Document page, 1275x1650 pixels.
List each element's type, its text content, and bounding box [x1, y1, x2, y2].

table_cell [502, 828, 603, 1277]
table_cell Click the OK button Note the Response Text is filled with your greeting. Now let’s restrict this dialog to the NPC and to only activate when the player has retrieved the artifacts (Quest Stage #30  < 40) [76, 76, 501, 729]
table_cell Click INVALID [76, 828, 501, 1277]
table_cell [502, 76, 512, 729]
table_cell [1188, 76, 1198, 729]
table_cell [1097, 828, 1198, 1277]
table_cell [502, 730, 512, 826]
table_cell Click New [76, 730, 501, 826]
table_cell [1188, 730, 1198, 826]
__________________________________________________
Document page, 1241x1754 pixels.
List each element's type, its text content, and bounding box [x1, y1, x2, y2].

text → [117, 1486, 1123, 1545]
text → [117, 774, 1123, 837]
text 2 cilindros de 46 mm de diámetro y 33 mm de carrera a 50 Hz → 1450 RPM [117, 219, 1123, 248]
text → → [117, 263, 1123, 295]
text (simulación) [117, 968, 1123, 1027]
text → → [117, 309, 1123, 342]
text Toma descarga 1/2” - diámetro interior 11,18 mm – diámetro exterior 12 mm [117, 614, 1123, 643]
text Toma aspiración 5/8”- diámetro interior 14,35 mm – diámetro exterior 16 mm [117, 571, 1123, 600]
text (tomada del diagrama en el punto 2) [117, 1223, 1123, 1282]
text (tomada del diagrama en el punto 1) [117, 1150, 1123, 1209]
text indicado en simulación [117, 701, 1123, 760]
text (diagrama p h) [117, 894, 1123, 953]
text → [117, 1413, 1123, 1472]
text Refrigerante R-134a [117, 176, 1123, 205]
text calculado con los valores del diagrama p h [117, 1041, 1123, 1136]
__________________________________________________
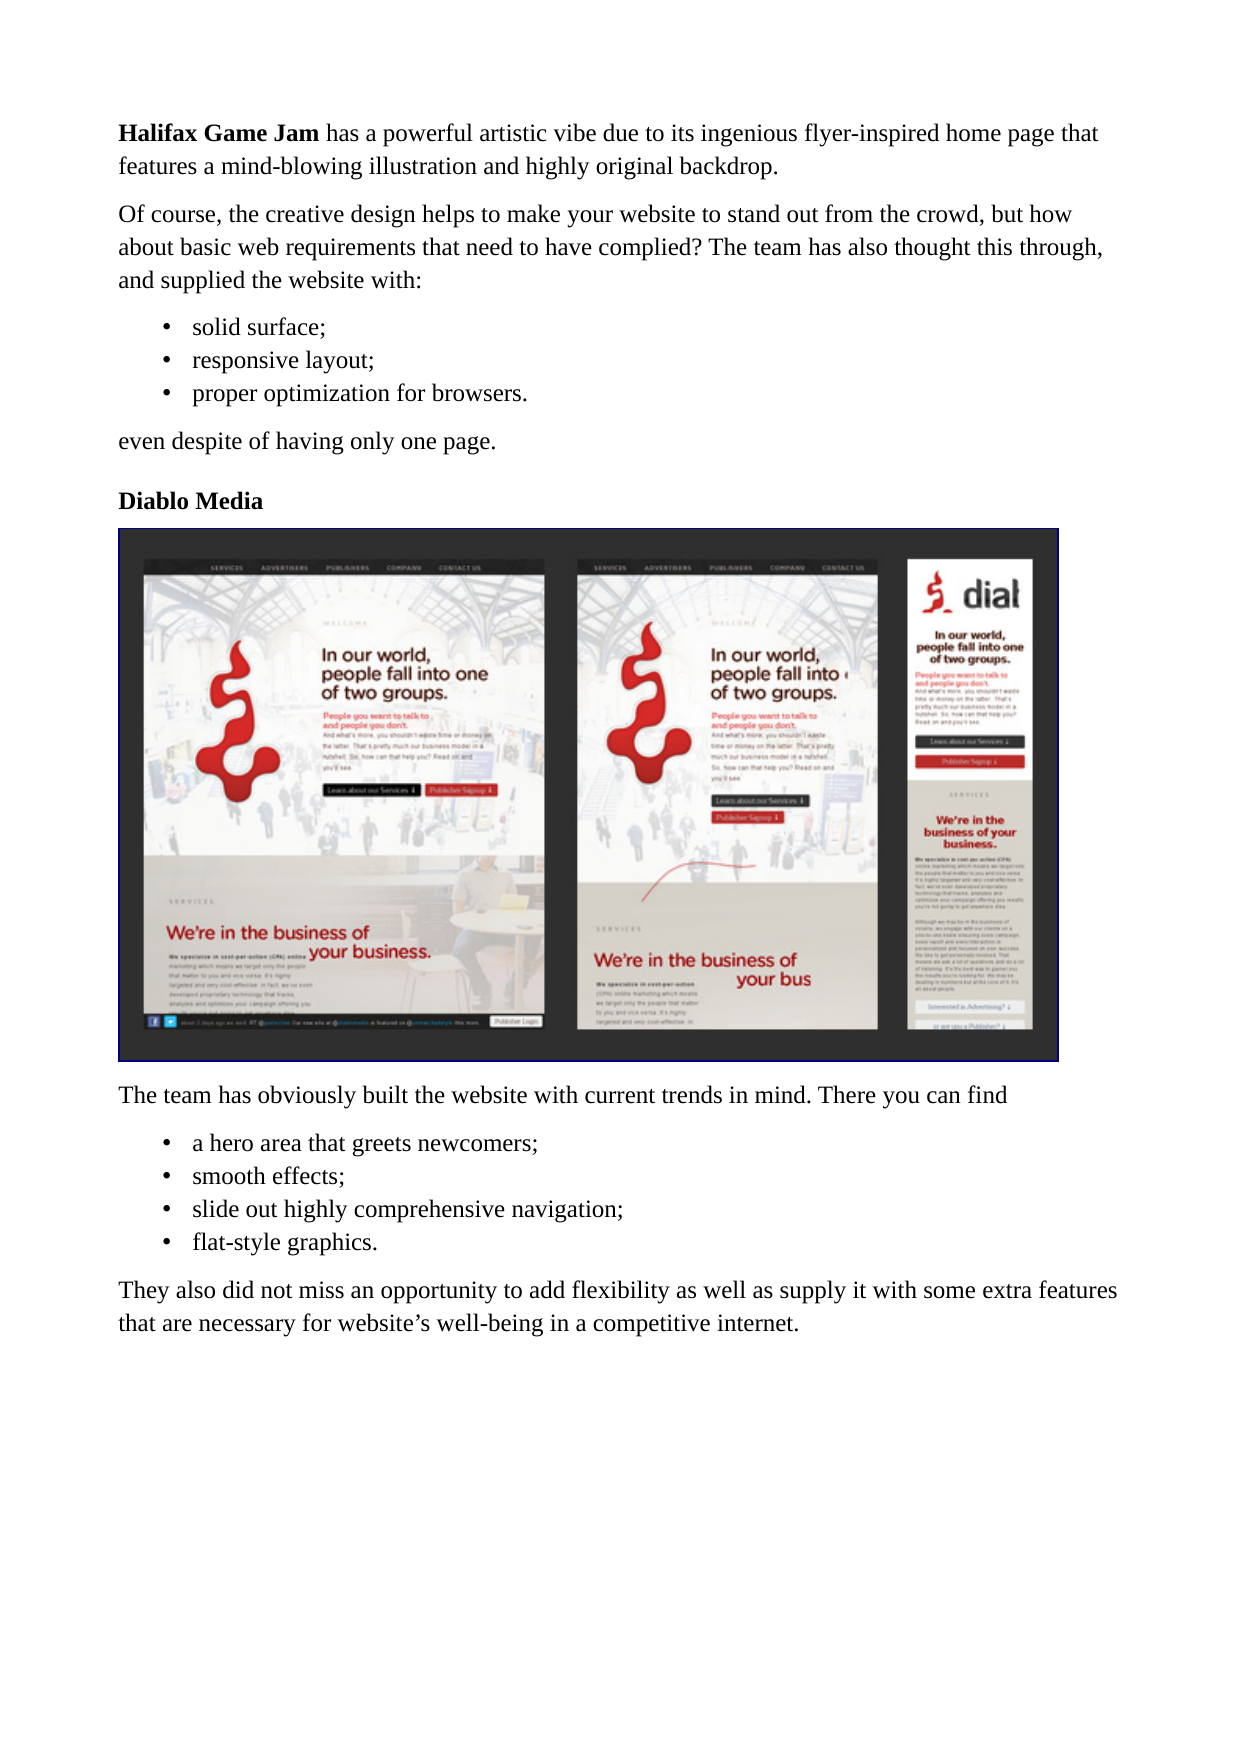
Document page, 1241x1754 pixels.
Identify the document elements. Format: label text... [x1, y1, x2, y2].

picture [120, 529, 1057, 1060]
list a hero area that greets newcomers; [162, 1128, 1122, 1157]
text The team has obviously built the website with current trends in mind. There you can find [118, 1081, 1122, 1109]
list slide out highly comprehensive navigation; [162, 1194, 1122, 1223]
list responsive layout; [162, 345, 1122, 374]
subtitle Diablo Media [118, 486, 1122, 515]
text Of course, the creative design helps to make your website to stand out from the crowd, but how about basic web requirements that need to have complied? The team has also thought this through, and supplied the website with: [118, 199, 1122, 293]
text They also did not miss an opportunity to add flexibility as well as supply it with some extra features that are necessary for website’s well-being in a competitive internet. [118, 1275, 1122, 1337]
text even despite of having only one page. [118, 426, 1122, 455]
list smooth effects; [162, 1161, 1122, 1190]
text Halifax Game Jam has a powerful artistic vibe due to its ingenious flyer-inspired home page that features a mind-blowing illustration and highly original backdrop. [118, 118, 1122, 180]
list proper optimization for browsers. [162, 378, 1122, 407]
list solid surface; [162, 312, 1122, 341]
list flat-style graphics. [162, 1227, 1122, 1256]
__________________________________________________
The exercise ▸ Render the data in the stretch from the line containing "Document page, 1275x1650 pixels." through the line containing "table_cell [502, 76, 512, 729]" as a two-column CSV with columns named instruction and response. Give one row for each text-and-answer pair, with each value in a single quoted field and line breaks turned into spaces.

Full output ▸
instruction,response
"Document page, 1275x1650 pixels. List each element's type, its text content, and bounding box [x1, y1, x2, y2].","table_cell [502, 828, 603, 1277] table_cell Click the OK button Note the Response Text is filled with your greeting. Now let’s restrict this dialog to the NPC and to only activate when the player has retrieved the artifacts (Quest Stage #30  < 40) [76, 76, 501, 729] table_cell Click INVALID [76, 828, 501, 1277] table_cell [502, 76, 512, 729]"